Bodyguard, remember?” I’m a practical shoes girl.
An athleisure at all hours because it’s the one thing that fits my thighs and my waist girl.
A ponytail and no makeup girl because I’d really love to learn how to apply it, but I haven’t cracked that code yet.
The one time I wore lipstick, Tristan laughed me out of the gym.
“Why are you back here?” I gesture toward the ballroom. “Your followers await.”
A shadow passes over his face before he wipes his expression. “I thought this was a safe space.”
I give him an amused look.
“It’s our thing,” he says. “Don’t you remember?

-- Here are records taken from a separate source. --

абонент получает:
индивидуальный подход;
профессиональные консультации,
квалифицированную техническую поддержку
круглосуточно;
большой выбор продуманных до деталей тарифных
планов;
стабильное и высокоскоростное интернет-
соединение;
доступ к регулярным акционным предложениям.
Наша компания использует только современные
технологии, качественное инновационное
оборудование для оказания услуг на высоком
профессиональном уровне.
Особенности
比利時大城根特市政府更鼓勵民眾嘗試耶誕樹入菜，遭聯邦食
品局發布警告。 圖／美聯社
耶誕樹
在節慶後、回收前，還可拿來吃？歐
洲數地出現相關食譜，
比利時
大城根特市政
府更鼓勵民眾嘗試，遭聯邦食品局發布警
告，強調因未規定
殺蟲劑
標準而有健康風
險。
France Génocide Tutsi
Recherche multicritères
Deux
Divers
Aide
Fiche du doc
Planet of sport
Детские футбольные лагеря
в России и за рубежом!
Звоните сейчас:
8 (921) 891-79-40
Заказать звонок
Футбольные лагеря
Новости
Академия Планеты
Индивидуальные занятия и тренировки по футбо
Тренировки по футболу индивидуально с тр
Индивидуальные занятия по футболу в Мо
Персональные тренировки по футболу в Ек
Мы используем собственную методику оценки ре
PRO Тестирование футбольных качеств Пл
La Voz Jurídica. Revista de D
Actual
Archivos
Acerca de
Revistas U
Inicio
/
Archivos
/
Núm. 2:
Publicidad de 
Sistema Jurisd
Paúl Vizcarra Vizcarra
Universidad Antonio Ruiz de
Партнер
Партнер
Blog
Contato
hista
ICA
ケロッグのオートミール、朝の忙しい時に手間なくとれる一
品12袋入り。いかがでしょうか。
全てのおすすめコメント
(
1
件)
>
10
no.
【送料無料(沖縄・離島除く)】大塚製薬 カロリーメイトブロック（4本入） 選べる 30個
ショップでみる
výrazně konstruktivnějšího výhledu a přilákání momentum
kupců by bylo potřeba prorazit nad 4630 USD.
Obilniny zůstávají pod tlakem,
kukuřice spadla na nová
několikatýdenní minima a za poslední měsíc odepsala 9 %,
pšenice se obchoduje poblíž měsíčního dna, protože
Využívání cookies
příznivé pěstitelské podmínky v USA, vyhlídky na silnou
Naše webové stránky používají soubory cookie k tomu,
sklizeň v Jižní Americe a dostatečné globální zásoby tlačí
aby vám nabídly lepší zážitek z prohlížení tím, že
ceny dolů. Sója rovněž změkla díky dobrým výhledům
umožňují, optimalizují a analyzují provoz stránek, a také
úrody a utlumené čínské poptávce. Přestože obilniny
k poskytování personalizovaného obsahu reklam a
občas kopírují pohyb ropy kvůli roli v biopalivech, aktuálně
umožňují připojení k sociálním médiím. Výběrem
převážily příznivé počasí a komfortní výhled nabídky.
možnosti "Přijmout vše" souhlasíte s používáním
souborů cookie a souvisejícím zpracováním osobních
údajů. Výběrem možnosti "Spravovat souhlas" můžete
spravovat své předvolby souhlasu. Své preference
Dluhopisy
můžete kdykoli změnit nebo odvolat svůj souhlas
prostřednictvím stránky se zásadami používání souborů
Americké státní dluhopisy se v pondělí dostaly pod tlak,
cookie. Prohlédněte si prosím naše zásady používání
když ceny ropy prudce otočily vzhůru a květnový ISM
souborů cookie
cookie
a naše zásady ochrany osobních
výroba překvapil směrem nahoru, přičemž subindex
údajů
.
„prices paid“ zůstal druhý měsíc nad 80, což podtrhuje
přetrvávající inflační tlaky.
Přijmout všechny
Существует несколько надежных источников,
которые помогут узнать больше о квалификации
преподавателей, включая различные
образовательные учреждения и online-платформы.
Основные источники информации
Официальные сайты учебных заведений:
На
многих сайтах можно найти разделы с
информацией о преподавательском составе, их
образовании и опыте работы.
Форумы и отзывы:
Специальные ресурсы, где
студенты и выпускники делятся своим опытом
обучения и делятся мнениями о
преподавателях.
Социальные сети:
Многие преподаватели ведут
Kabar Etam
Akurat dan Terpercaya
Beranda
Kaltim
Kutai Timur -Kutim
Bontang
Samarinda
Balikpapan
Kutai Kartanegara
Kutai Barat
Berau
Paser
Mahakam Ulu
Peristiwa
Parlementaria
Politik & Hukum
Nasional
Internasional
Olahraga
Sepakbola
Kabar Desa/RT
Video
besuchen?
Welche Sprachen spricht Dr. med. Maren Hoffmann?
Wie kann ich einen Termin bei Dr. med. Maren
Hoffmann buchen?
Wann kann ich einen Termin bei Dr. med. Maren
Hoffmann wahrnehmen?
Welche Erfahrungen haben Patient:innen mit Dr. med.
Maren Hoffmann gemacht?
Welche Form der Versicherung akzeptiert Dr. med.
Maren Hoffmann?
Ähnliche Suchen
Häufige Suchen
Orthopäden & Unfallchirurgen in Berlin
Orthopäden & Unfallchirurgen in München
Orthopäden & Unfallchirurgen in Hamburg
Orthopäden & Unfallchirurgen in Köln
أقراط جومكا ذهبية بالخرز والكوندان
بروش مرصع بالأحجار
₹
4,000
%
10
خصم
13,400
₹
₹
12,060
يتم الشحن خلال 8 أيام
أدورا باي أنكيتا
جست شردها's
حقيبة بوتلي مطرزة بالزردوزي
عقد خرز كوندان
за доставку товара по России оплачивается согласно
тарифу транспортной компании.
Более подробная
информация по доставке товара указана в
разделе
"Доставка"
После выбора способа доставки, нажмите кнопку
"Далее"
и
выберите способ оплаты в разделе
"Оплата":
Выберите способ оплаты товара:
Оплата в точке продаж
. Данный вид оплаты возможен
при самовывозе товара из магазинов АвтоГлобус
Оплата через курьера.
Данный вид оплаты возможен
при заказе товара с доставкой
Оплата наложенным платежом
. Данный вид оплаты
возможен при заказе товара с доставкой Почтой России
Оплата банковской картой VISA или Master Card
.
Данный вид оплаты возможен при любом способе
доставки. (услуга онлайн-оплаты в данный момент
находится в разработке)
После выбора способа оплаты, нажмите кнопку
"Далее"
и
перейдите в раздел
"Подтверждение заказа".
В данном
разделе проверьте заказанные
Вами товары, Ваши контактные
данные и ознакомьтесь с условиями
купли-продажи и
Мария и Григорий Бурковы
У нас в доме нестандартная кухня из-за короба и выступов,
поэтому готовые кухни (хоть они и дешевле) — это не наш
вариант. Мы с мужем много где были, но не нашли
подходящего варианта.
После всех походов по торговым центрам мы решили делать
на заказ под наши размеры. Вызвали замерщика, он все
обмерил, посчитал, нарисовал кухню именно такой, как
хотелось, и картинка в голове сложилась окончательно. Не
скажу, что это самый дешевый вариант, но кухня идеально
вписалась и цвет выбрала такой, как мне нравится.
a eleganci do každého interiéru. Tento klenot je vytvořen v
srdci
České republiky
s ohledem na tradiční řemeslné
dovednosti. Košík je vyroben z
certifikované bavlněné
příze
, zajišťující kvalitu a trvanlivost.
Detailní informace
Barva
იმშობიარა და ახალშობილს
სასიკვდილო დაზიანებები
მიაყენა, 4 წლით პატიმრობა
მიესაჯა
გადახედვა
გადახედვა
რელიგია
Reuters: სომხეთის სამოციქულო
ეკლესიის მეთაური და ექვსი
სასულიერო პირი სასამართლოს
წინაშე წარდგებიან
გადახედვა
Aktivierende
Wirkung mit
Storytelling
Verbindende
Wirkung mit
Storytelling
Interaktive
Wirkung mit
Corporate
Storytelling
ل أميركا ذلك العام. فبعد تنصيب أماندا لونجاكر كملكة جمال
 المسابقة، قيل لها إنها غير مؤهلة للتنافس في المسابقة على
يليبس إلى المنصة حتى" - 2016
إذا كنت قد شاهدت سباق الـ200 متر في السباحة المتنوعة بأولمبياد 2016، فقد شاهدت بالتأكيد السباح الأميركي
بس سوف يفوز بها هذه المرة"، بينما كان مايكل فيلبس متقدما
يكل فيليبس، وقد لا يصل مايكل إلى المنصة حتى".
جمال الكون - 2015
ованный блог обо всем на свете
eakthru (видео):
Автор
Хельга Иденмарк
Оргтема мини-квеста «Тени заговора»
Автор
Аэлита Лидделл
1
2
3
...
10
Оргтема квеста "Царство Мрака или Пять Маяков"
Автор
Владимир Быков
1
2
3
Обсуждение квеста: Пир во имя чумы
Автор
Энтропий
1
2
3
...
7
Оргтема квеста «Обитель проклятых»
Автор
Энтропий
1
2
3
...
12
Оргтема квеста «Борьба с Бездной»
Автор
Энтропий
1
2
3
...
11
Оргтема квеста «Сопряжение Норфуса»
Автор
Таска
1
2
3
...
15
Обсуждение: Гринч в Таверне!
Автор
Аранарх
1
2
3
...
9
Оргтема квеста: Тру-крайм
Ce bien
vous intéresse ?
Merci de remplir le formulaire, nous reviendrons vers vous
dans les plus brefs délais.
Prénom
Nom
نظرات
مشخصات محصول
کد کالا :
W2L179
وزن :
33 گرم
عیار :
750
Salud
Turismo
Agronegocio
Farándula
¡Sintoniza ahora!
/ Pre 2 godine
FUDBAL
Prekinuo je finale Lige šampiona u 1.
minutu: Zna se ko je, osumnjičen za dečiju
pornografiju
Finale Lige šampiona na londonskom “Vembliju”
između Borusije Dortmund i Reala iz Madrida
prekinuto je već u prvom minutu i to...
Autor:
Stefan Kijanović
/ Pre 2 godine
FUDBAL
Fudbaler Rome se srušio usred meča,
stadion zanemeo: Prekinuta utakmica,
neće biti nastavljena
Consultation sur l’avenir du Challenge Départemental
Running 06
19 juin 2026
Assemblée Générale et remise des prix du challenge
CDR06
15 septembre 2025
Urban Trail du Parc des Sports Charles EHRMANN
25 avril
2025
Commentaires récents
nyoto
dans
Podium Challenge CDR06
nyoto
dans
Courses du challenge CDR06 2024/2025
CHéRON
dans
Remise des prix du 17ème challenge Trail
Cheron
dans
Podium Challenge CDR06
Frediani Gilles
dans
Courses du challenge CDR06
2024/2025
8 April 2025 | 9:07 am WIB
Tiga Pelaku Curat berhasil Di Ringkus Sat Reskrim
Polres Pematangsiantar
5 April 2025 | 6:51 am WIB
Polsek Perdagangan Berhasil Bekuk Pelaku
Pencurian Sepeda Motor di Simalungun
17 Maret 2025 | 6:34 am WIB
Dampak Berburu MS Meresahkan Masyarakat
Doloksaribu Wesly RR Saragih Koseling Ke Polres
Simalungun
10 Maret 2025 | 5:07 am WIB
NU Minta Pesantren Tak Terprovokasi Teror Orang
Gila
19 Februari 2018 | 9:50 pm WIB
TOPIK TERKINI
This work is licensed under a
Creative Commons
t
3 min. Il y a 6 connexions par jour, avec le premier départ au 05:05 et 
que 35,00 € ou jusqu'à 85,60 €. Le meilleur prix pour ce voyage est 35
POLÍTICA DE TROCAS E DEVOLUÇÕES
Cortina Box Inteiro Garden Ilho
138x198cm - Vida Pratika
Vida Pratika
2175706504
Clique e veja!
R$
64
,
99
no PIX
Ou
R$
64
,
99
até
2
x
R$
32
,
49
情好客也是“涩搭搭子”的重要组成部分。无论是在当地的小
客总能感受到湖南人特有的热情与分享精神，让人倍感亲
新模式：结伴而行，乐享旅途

You hide behind plants at parties and I seek you out to make sure you’re not bored.”
“I’m not hiding.” I scan the ballroom again.
“Ah, but you were bored.”
His words pull my mouth into a reluctant smile. “Believe it or not, I enjoy being in the background.”
“That can’t be true.” He angles himself so he’s facing me, one broad shoulder propped against the old stone of the ballroom wall. “No one likes being in the background.”
His words are low and probing, and something leaps inside me.
“It’s where I belong,” I respond without looking at him.
“I disagree.”
“That’s because you always disagree.”
“Look at me.” His words are hot and dark, and suddenly the space behind this plant feels way too small.
I look.
I regret it.
Occasionally, Tristan’s cheekbones catch the light or he laughs with his head tipped back, and I’m right back to where I was the day I met him—speechless.
That’s how he looks right now, with his crisp tuxedo and wavy hair backlit by the lights of the ballroom, his gaze intent and green like emeralds, his lips pouting.
But I’ve never felt the breath catch in my chest like this.
I refuse to be breathless.
“I’m looking.” I keep my voice steady, even as my stomach churns.
What the fuck is happening to me? Did I eat something weird from the catering kitchen? I discreetly rub a sweating palm down my pants. Sweaty palms are a liability in my line of work.
Tristan is studying me. Not with his usual amusement, but something different. He reminds me of a lazy predator most of the time. A freshly sated lion who doesn’t bother with hunting because others do it for him.
But right now there’s a sharpness to his gaze that makes me wonder what changed while he was gone.
“Are you okay?”
His words draw attention to the pit in my stomach, the feeling I’ve been ignoring all evening.
“I’m fine. Are you okay, Mr. CEO?”
His jaw tightens. The Prince family hasn’t announced it yet, but their grandfather is retiring, Aiden is stepping aside, and Tristan is stepping forward.
“I’m fine. You want to dance?” He sets his empty glass down on a side table.
“I am not dancing with you.”
He pouts, even though his eyes dance with amusement again. “Bailey, you’re no fun.”
“I’m not supposed to be fun. I’m the bodyguard.”